Each record below should be written out again exactly as given.
==============================
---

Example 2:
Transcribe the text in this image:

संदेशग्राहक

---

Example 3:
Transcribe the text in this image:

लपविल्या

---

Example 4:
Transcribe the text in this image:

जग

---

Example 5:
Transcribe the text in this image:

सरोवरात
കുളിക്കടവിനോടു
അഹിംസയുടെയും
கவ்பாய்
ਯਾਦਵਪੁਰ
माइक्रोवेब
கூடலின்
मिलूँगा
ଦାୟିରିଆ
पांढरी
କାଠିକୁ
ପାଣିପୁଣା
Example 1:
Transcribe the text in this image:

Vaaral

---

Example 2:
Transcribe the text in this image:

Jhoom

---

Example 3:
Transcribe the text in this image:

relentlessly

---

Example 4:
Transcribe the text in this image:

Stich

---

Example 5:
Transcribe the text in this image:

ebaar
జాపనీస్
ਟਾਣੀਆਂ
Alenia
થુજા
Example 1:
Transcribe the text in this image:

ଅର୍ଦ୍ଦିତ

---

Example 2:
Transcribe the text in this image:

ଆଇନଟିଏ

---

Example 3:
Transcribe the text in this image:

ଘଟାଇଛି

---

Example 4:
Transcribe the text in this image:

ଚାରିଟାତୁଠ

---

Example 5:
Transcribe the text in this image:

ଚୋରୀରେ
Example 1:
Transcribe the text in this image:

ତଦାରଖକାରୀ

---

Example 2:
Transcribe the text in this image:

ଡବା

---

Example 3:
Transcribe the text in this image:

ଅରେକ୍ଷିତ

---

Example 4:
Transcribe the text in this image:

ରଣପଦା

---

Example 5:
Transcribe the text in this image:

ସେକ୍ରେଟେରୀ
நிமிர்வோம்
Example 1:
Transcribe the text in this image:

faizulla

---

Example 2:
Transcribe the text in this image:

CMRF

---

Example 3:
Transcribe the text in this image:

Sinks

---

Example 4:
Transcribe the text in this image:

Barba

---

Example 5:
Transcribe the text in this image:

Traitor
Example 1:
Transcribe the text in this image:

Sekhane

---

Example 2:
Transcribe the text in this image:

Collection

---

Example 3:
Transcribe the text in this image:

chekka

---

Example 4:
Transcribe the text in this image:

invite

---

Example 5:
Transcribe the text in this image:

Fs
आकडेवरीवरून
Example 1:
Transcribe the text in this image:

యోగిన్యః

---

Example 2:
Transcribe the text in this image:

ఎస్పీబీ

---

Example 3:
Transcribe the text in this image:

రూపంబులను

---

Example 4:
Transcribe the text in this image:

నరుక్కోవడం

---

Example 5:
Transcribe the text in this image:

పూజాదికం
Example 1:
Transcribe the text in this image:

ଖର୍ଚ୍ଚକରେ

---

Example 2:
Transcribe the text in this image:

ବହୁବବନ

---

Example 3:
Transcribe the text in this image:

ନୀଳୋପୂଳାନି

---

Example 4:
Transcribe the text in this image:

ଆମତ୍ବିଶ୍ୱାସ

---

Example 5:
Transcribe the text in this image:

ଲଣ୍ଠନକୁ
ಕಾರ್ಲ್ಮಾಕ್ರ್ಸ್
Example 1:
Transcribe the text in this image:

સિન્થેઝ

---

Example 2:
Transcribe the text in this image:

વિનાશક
==============================
• _Answer_
---

Example 2:
Transcribe the text in this image:

संदेशग्राहक

---

Example 3:
Transcribe the text in this image:

लपविल्या

---

Example 4:
Transcribe the text in this image:

जग

---

Example 5:
Transcribe the text in this image:

सरोवरात
കുളിക്കടവിനോടു
അഹിംസയുടെയും
கவ்பாய்
ਯਾਦਵਪੁਰ
माइक्रोवेब
கூடலின்
मिलूँगा
ଦାୟିରିଆ
पांढरी
କାଠିକୁ
ପାଣିପୁଣା
Example 1:
Transcribe the text in this image:

Vaaral

---

Example 2:
Transcribe the text in this image:

Jhoom

---

Example 3:
Transcribe the text in this image:

relentlessly

---

Example 4:
Transcribe the text in this image:

Stich

---

Example 5:
Transcribe the text in this image:

ebaar
జాపనీస్
ਟਾਣੀਆਂ
Alenia
થુજા
Example 1:
Transcribe the text in this image:

ଅର୍ଦ୍ଦିତ

---

Example 2:
Transcribe the text in this image:

ଆଇନଟିଏ

---

Example 3:
Transcribe the text in this image:

ଘଟାଇଛି

---

Example 4:
Transcribe the text in this image:

ଚାରିଟାତୁଠ

---

Example 5:
Transcribe the text in this image:

ଚୋରୀରେ
Example 1:
Transcribe the text in this image:

ତଦାରଖକାରୀ

---

Example 2:
Transcribe the text in this image:

ଡବା

---

Example 3:
Transcribe the text in this image:

ଅରେକ୍ଷିତ

---

Example 4:
Transcribe the text in this image:

ରଣପଦା

---

Example 5:
Transcribe the text in this image:

ସେକ୍ରେଟେରୀ
நிமிர்வோம்
Example 1:
Transcribe the text in this image:

faizulla

---

Example 2:
Transcribe the text in this image:

CMRF

---

Example 3:
Transcribe the text in this image:

Sinks

---

Example 4:
Transcribe the text in this image:

Barba

---

Example 5:
Transcribe the text in this image:

Traitor
Example 1:
Transcribe the text in this image:

Sekhane

---

Example 2:
Transcribe the text in this image:

Collection

---

Example 3:
Transcribe the text in this image:

chekka

---

Example 4:
Transcribe the text in this image:

invite

---

Example 5:
Transcribe the text in this image:

Fs
आकडेवरीवरून
Example 1:
Transcribe the text in this image:

యోగిన్యః

---

Example 2:
Transcribe the text in this image:

ఎస్పీబీ

---

Example 3:
Transcribe the text in this image:

రూపంబులను

---

Example 4:
Transcribe the text in this image:

నరుక్కోవడం

---

Example 5:
Transcribe the text in this image:

పూజాదికం
Example 1:
Transcribe the text in this image:

ଖର୍ଚ୍ଚକରେ

---

Example 2:
Transcribe the text in this image:

ବହୁବବନ

---

Example 3:
Transcribe the text in this image:

ନୀଳୋପୂଳାନି

---

Example 4:
Transcribe the text in this image:

ଆମତ୍ବିଶ୍ୱାସ

---

Example 5:
Transcribe the text in this image:

ଲଣ୍ଠନକୁ
ಕಾರ್ಲ್ಮಾಕ್ರ್ಸ್
Example 1:
Transcribe the text in this image:

સિન્થેઝ

---

Example 2:
Transcribe the text in this image:

વિનાશક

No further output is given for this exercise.